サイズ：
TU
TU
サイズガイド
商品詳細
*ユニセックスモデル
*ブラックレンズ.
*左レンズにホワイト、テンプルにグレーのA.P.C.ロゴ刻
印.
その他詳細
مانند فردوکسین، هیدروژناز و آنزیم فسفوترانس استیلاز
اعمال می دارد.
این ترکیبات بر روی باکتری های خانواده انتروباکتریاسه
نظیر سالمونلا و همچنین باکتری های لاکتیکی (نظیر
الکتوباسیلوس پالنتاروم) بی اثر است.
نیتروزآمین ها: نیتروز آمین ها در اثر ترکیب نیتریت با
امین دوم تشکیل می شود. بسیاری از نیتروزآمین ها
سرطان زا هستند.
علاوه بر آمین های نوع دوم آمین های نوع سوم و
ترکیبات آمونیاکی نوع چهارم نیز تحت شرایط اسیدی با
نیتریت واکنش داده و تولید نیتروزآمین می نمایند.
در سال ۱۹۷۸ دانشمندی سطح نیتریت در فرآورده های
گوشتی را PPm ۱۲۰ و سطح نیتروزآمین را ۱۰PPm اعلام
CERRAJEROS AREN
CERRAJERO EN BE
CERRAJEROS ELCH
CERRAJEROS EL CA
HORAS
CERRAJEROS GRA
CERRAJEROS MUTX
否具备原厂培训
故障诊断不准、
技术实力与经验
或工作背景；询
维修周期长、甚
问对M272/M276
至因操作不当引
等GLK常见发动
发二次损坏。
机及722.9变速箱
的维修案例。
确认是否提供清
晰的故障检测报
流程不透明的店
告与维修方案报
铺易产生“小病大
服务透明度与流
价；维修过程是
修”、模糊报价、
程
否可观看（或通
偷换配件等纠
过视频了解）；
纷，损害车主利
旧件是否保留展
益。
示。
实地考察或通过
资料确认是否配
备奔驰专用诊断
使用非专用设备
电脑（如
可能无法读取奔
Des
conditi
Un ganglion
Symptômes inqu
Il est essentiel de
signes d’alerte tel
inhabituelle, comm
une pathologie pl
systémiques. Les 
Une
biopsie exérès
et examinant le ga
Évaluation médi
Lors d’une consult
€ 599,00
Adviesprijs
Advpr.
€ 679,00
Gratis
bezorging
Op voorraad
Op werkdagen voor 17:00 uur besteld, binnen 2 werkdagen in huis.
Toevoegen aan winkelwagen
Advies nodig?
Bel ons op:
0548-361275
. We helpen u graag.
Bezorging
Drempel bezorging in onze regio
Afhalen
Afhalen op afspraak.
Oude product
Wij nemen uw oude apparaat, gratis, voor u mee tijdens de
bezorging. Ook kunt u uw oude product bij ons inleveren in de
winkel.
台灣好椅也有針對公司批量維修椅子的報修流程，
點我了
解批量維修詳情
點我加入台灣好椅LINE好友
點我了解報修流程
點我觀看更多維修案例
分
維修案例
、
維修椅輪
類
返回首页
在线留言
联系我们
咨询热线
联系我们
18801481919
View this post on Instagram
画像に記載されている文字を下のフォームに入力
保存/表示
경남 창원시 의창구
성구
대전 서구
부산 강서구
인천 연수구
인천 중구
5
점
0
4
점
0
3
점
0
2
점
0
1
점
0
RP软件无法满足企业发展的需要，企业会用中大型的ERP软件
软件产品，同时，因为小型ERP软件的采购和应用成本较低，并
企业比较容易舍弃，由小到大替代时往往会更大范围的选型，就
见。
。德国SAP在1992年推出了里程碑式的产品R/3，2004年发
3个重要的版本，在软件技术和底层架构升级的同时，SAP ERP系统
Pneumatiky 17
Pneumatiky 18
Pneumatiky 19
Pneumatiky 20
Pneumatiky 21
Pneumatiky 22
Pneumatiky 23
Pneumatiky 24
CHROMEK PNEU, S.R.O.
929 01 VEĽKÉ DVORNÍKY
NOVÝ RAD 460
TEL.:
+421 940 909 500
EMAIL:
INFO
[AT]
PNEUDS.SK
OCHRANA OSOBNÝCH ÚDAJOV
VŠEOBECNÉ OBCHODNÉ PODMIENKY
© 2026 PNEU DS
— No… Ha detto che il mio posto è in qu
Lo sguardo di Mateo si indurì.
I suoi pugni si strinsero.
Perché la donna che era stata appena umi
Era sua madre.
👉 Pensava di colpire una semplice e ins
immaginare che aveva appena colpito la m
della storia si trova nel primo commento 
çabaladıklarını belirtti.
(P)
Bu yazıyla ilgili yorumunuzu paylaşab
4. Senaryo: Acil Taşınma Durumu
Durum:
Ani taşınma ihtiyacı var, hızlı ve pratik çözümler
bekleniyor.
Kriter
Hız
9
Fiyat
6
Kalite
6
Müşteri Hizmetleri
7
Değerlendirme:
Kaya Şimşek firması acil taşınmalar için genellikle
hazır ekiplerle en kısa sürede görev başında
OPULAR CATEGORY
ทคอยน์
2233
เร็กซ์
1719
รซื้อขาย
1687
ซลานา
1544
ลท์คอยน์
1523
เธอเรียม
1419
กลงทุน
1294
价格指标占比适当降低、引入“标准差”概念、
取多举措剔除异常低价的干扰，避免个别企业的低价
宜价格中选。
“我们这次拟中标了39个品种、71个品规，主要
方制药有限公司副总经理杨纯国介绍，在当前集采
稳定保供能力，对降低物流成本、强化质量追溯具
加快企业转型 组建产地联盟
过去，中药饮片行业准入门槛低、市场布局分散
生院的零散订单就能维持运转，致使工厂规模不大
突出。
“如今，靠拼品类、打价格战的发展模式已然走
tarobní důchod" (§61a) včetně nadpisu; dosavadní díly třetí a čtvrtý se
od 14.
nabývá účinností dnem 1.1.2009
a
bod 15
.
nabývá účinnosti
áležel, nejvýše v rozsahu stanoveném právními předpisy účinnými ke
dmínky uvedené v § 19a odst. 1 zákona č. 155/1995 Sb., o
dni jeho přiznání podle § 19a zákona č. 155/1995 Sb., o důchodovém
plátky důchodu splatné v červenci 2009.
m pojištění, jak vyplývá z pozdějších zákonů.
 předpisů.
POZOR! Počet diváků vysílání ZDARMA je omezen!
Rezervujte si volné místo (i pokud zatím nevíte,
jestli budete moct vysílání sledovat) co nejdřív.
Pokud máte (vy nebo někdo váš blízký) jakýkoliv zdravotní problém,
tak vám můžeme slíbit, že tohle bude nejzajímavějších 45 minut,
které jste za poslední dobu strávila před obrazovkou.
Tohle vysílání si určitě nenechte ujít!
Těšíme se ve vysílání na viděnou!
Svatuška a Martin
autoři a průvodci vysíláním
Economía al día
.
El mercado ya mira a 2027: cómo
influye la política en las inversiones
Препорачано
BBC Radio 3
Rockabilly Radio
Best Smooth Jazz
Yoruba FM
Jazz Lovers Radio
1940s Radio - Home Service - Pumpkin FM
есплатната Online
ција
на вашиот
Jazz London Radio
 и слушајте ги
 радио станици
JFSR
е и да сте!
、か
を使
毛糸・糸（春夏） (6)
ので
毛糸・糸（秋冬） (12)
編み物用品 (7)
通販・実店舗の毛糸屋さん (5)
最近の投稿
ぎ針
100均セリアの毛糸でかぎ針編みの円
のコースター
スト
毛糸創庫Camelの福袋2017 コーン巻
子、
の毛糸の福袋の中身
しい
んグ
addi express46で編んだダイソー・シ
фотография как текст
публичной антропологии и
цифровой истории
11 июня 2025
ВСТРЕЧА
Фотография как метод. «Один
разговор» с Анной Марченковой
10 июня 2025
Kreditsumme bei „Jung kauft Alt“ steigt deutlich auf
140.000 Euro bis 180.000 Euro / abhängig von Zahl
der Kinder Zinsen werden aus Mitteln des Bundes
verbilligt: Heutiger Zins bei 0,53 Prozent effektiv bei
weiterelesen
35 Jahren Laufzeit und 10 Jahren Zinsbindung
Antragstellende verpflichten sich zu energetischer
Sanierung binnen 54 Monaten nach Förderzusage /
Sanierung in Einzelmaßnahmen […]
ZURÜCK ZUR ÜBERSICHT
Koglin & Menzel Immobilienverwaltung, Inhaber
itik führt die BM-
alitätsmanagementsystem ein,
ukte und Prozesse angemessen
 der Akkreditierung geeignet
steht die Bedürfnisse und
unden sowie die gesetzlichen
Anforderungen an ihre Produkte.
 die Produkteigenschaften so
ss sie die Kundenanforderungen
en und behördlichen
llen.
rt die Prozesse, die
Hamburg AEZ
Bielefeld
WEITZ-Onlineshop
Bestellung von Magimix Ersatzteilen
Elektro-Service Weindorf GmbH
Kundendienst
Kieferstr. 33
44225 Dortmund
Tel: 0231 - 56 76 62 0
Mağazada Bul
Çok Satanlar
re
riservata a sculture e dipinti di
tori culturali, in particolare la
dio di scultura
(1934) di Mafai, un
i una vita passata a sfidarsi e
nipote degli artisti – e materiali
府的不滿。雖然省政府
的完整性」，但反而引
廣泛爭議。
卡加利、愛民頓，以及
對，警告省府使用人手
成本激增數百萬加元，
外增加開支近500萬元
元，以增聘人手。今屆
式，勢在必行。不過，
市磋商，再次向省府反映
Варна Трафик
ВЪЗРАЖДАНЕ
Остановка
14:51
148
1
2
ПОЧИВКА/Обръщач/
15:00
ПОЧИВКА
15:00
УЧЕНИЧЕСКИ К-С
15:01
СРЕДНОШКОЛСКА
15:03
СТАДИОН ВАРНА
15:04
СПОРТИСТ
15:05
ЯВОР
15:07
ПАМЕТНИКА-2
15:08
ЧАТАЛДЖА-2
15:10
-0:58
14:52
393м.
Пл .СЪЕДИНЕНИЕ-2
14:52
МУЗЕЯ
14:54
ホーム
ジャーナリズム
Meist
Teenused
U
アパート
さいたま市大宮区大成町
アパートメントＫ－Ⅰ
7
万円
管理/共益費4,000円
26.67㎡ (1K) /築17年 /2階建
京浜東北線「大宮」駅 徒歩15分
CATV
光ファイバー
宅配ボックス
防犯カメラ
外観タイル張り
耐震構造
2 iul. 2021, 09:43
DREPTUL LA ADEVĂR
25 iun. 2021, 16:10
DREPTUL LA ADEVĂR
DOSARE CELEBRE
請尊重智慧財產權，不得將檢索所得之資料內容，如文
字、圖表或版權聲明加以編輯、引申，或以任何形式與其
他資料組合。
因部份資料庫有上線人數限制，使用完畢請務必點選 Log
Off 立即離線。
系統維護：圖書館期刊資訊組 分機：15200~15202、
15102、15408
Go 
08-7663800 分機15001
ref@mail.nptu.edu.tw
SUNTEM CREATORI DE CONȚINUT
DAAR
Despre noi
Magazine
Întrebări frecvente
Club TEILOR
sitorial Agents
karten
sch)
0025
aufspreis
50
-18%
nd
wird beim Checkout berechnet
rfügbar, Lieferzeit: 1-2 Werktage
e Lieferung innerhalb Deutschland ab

____

What you will do: Say how many lines in the listing above hold "Pneumatiky". Give the number only.

Solution: 8